Who are you and what are you doing on my network?
It’s a question at the heart of security, and yet a number of organizations still haven’t battened down the hatches to make their networks completely protected.
But as organizations increasingly plug in wireless LANs and let partners and customers connect to their systems, identity and access management (IAM) will become vital for survival. For these reasons alone it’s important that organizations regularly review their IAM strategies.
In addition, there are some recent technology-related reasons as well.
What could be a seismic event in the pedestrian world of identity and access management took place this spring when Hewlett-Packard got out of the business. One might think that IAM was the perfect fit for HP and its network management applications. After all, competitors with network management suites such as IBM (through its Tivoli division), CA, and Sun Microsystems fuse identity management with their applications.

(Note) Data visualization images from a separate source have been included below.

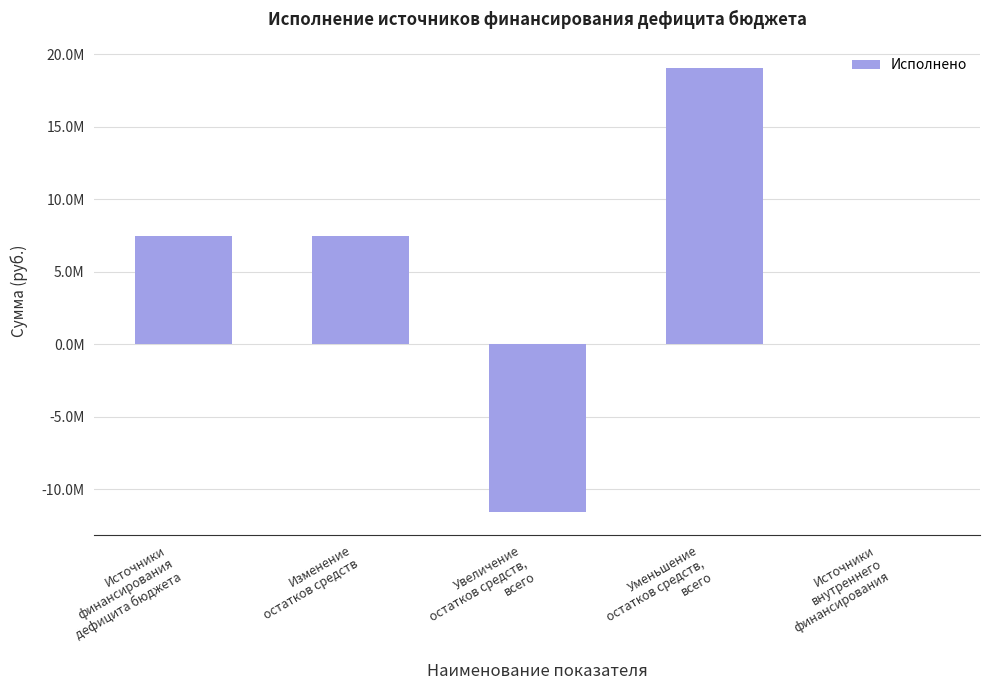

List the labels in order of value, smallest first.

Увеличение
остатков средств,
всего, Источники
внутреннего
финансирования, Источники
финансирования
дефицита бюджета, Изменение
остатков средств, Уменьшение
остатков средств,
всего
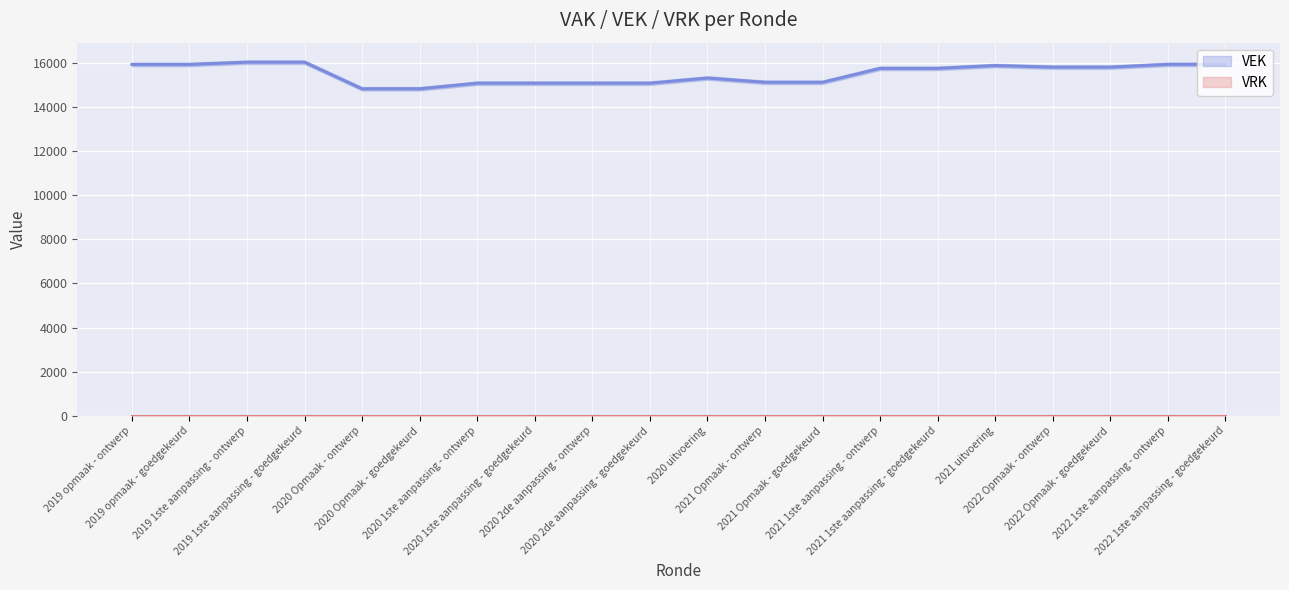

What is the change in value from 2019 1ste aanpassing - goedgekeurd to 2020 1ste aanpassing - goedgekeurd?

-951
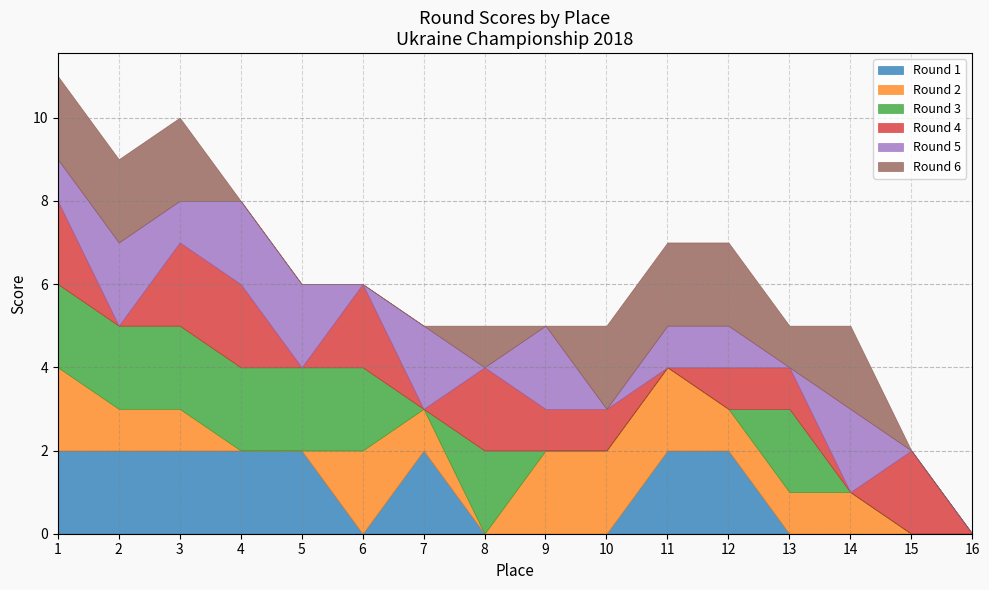

What is the highest value of the Round 3 series?

2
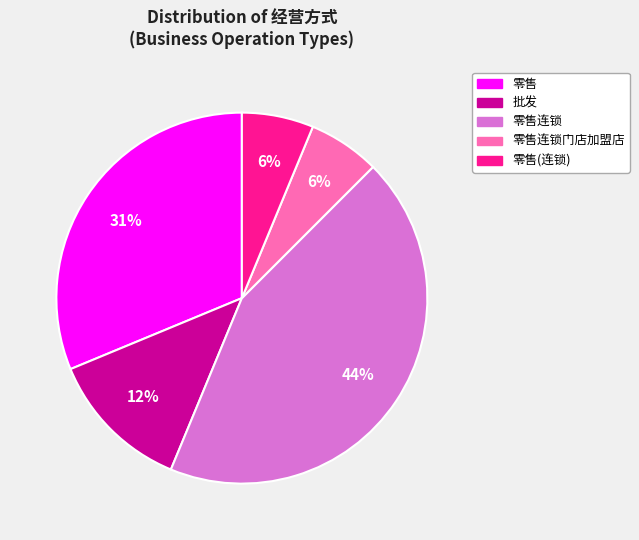

To the nearest percent, what is the average slice percentage?

20%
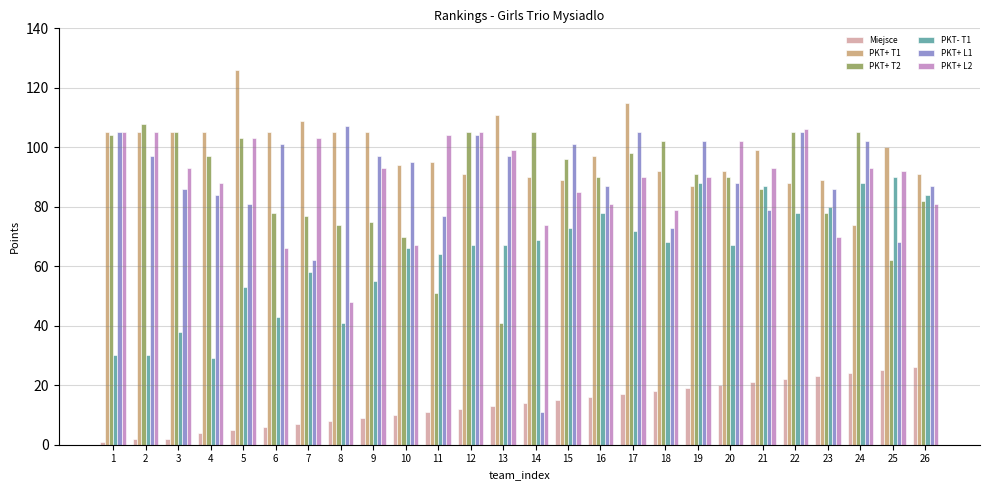

Which series has the largest range (max minus min)?

PKT+ L1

But just over four years after getting into the business through an acquisition, HP sold its Identity Centre line to Novell, which is now eagerly trying to migrate those customers to its Identity Manager, Access Manager and Sentinel products No doubt that if you’re an Identity Centre user, IAM competitors have been knocking on your door trying for a piece of that business with some tempting offers.
Also this spring Hitachi Ltd. quietly snapped up majority control of Calgary identity management software maker M-Tech Information Technology. Now called Hitachi ID Systems, it will be encouraging Hitachi customers to shift to the company’s P-Synch password management and ID-Synch user provisioning software.
Just as this article was being finished, CA bought IDFocus LLC, which makes the ACE entitlement management application. It will be rebranded and sold as part of CA’s Identity Management software line.
Get ready for more consolidation among IAM companies, warns Perry Carpenter, a research director in Gartner’s information security and privacy group. “It’s significant that a company as large as HP would pull out of that market,” he observes. “They were considered a market leader.”
Because of the increased potential your supplier will disappear, Gartner warns organizations to ensure licence agreements with vendors at least address the possibility of mergers or acquisitions, including early-out and discount clauses.
Beyond M&A activity, there are other recent activities to watch. There’s no shortage of standards out there for securely exchanging identity information across networks, none of which has seen universal acceptance. Another one, called Information Cards and promoted by Microsoft, Novell, Nortel, VeriSign and others, has emerged and is worth keeping an eye on.
Under this approach, individuals could hold many digital cards, which would let them be authenticated on multiple Web sites without maintaining passwords for each site. Last month the open standards Oasis consortium formed an identity metasystem interoperability technical committee to develop the concept. Another emerging technology to meet the compliance demands of knowing who is going where on internal networks is the move to make networks identity-aware. It’s what Gartner analyst Lawrence Orans calls “the intersection of network access control and identity and access management.”
Pushed by veteran network suppliers as well as startups such as Applied Identity and AEP Networks, there are three approaches: deep packet inspection (backed by Nevis Networks and Enterasys among others), packet tagging data, which can then be controlled through an identity firewall (Cisco’s TrustSec approach) and putting a role-based certificate that lists permitted activities on every end point (Microsoft’s IPSec-based solution, called server and domain isolation). These solutions can put a strain on today’s networks, Orans points out. But he believes the concept will spread as the cost comes down.
Before getting to that point organizations have to take stock of where they are now. Those managing user identities through a spreadsheet need to at least invest in a directory, says James Quin, an analyst at Info-Tech Research of London, Ont. All-Microsoft shops should at least be using Active Directory, he says, which for many organizations can be enough.
Those wanting to take IAM seriously not only should be using a directory but also roles-based management software, which makes provisioning easier by assigning staffers pre-defined roles with permissions for logging on to various data stores. Look for features that automatically change roles when a staffer is promoted and deletes names when people leave the company. Ross Chevalier, president and CTO of Novell Canada, says some studies suggest as many as 60 per cent of user accounts may be invalid in many organizations because they aren’t updated.